Set problem A - In the essay on America, what has made America a Great Society?

AMERICA

by Hugh M. Lewis

 

Being born an American may have been a mixed blessing, but a blessing nonetheless. Americans grow up under the deadening weight of crude materialism, and must later in life unlearn many of the trite truisms they were taught to believe in. Americans typically have egos several sizes too large, a bottomless stomach and an insufferable gullibility to swallow almost anything fed to them by others. Americans walk the way of the world only to wake up from their naiveté to learn that they are not immune to the evil of the world. Americans may have been spoiled by too much affluence, convenience and freedom to pursue their own pleasures. But Americans are not the only ‘ugly’ people in the world, and not necessarily the worst, the first or the last set of imperfect human beings to have come along. Indeed, in spite of their own attitudes of over achievement and others' criticisms of their life styles and their weaknesses, it is amazing that Americans have accomplished anything at all in the world.

 

Most people do not learn to prize their freedom until after they have lost it. Many others never have had the freedom to lose. The weak and insecure would just as soon sacrifice their own freedom as well as that of everyone else for just about any spiritual illusion that promises their salvation. For them, freedom is not a prize to be won, but a prize to be paid for by the false promise of their protection.

 

Freedom is having the opportunity to learn from one’s own mistakes while taking heed of the advice of others.

 

We cannot be genuinely free until we have learned to grant to others their freedom, even if it means forsaking our own. Learning to give for other's sake is just the beginning of the long pathway to freedom.

The first step taken, all else then follows.

 

It has not been military might, political power, economic achievement or scientific or technological success that has made America a Great Society. It has been the promise of its freedom, human rights and equality that it has offered to anyone seeking a better life and to escape persecution. It has been this promise that has made the United States a model for worldwide emulation. And it has not been either a false or an empty promise.

Set problem B - Give every line of the records below as a numbered list, leaving out blank lines. Leave the pictures out of the answer.

Data records -
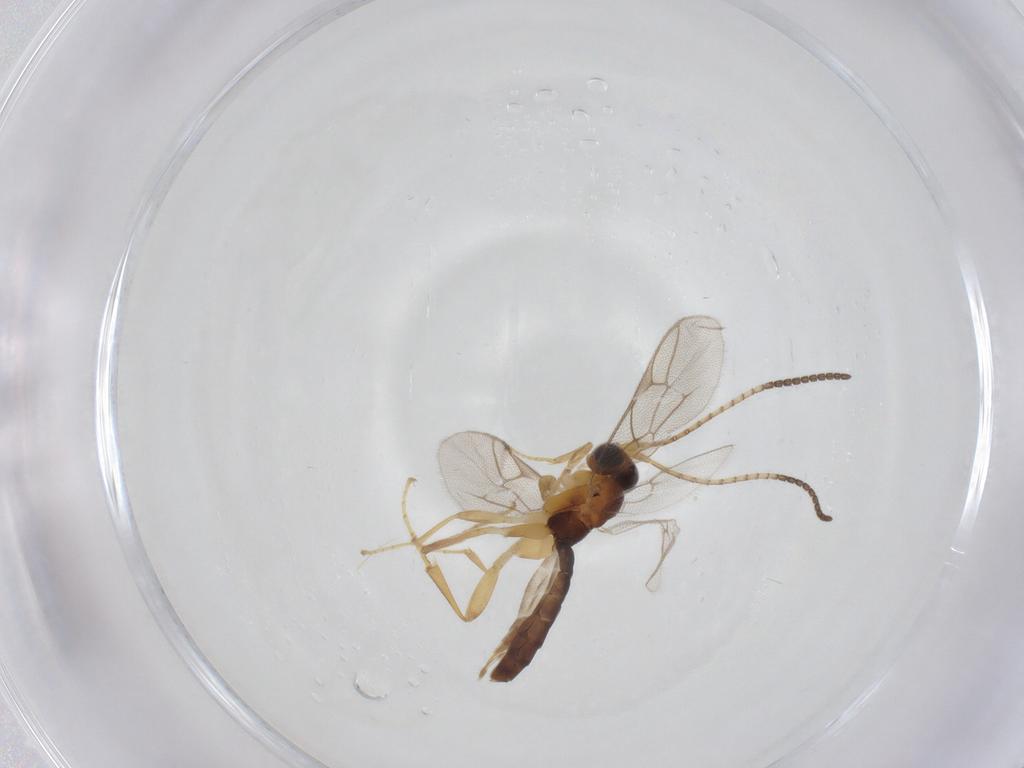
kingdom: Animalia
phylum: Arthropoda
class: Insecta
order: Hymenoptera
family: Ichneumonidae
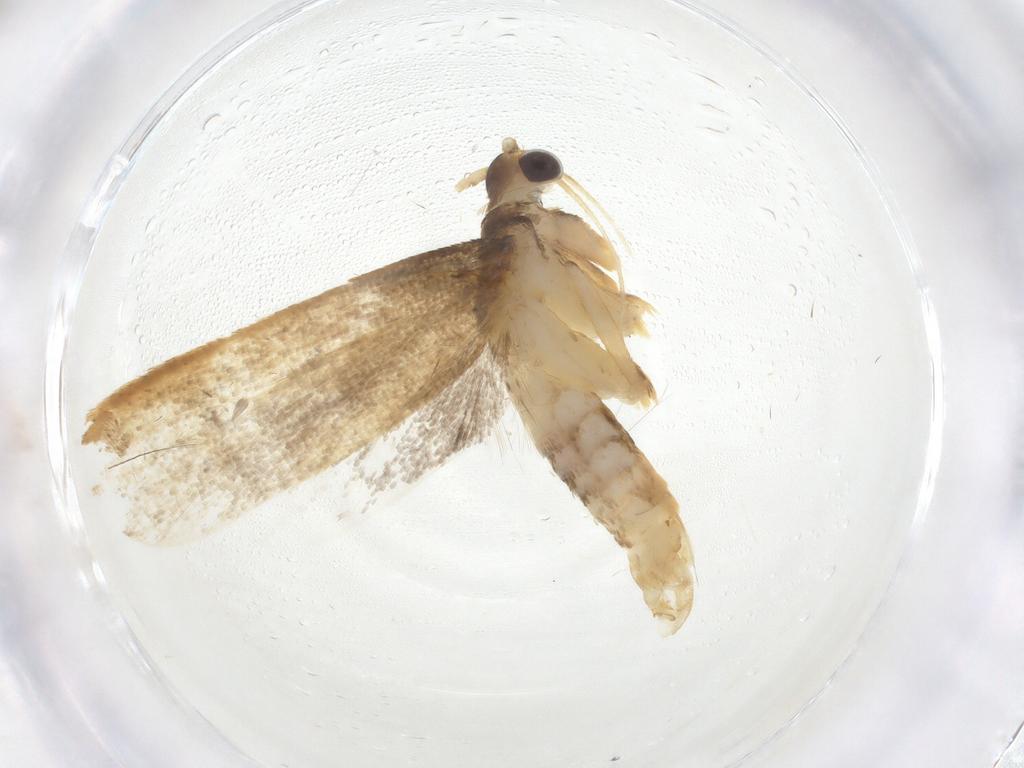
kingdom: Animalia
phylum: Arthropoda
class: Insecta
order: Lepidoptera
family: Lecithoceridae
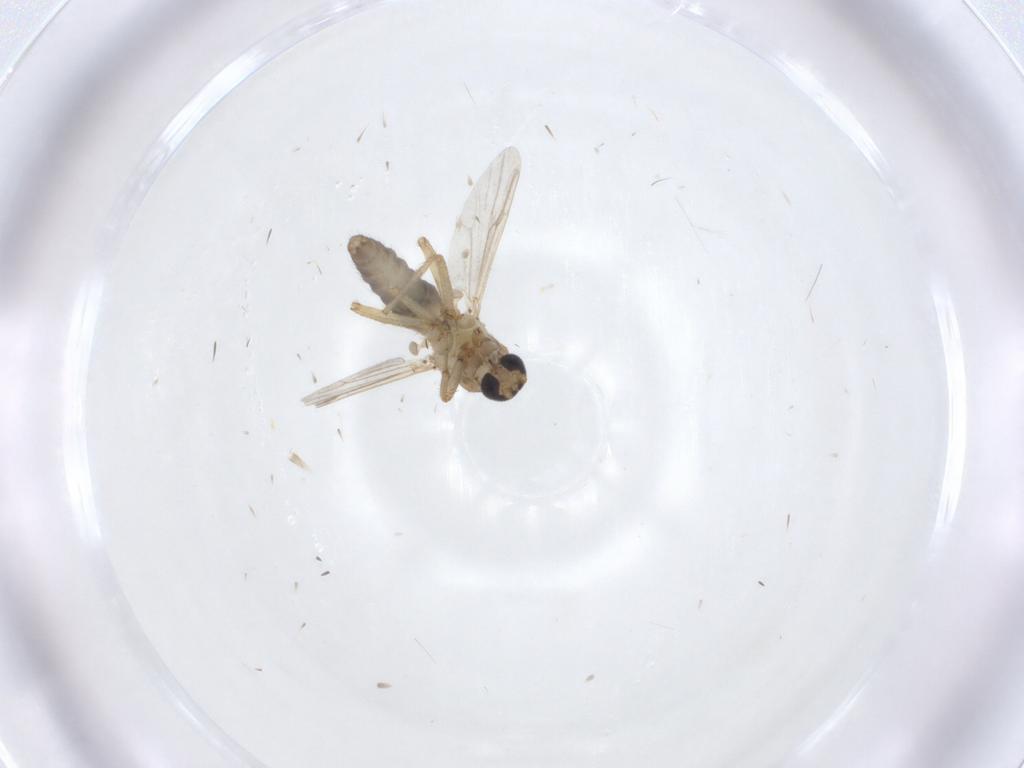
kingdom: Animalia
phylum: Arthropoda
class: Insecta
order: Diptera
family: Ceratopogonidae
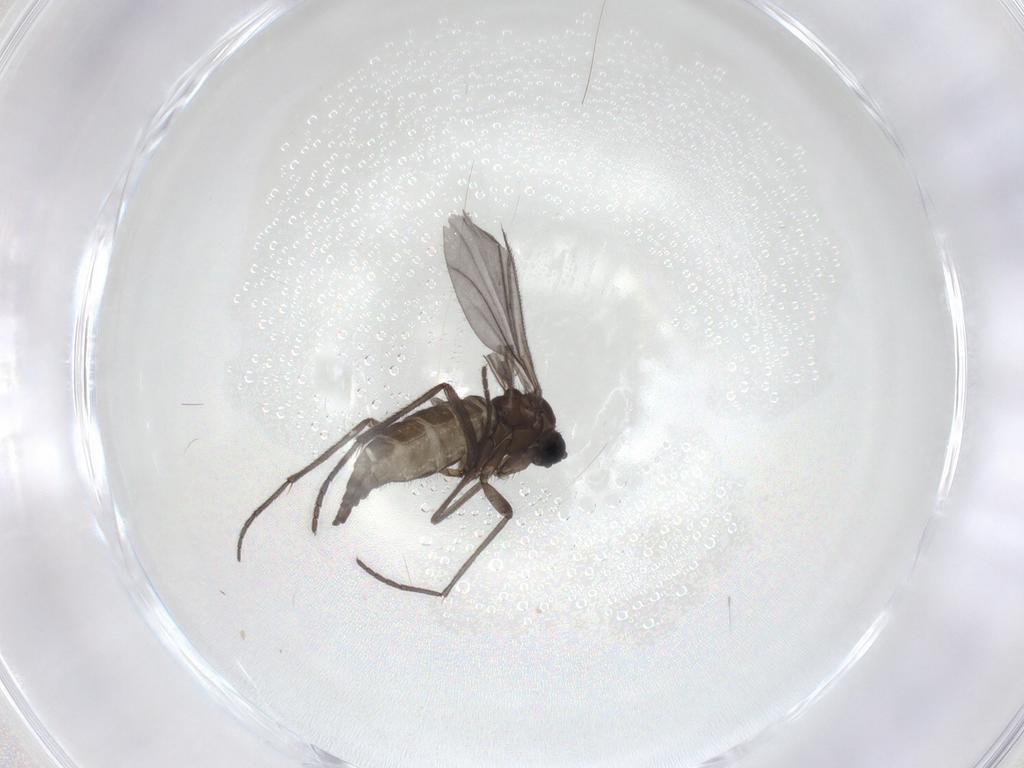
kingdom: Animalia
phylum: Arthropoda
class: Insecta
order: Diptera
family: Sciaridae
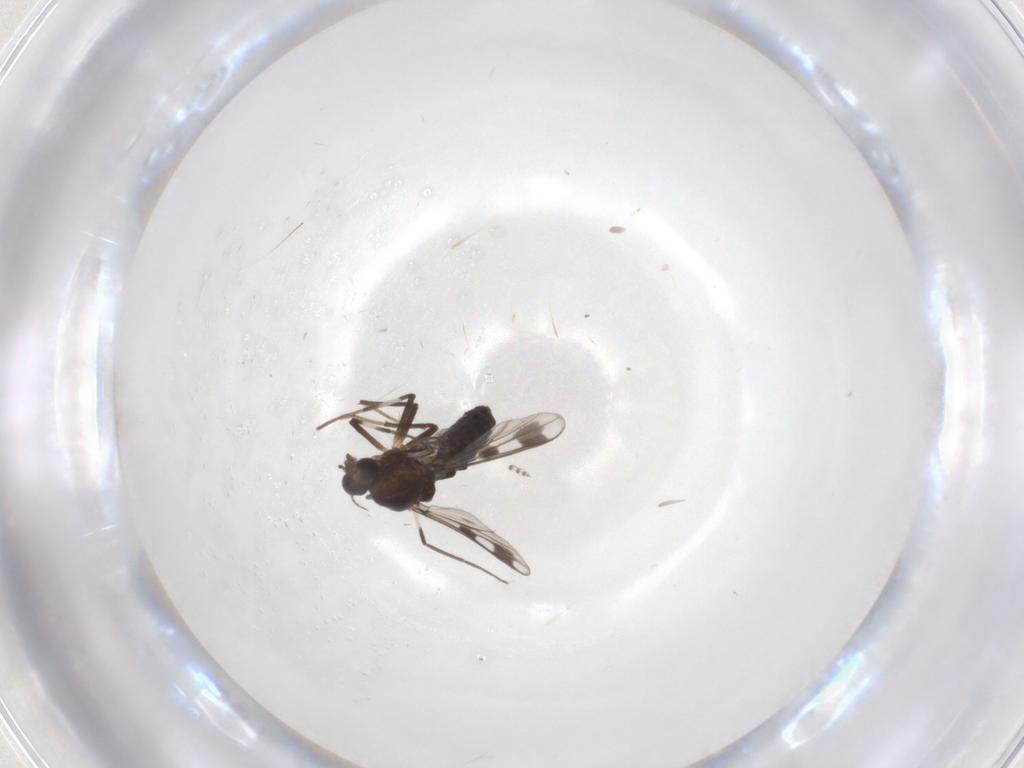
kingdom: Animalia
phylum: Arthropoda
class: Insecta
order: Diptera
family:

Task solution A - The promise of its freedom, human rights and equality that it has offered to anyone seeking a better life and to escape persecution.

Task solution B -
1. kingdom: Animalia
2. phylum: Arthropoda
3. class: Insecta
4. order: Hymenoptera
5. family: Ichneumonidae
6. kingdom: Animalia
7. phylum: Arthropoda
8. class: Insecta
9. order: Lepidoptera
10. family: Lecithoceridae
11. kingdom: Animalia
12. phylum: Arthropoda
13. class: Insecta
14. order: Diptera
15. family: Ceratopogonidae
16. kingdom: Animalia
17. phylum: Arthropoda
18. class: Insecta
19. order: Diptera
20. family: Sciaridae
21. kingdom: Animalia
22. phylum: Arthropoda
23. class: Insecta
24. order: Diptera
25. family:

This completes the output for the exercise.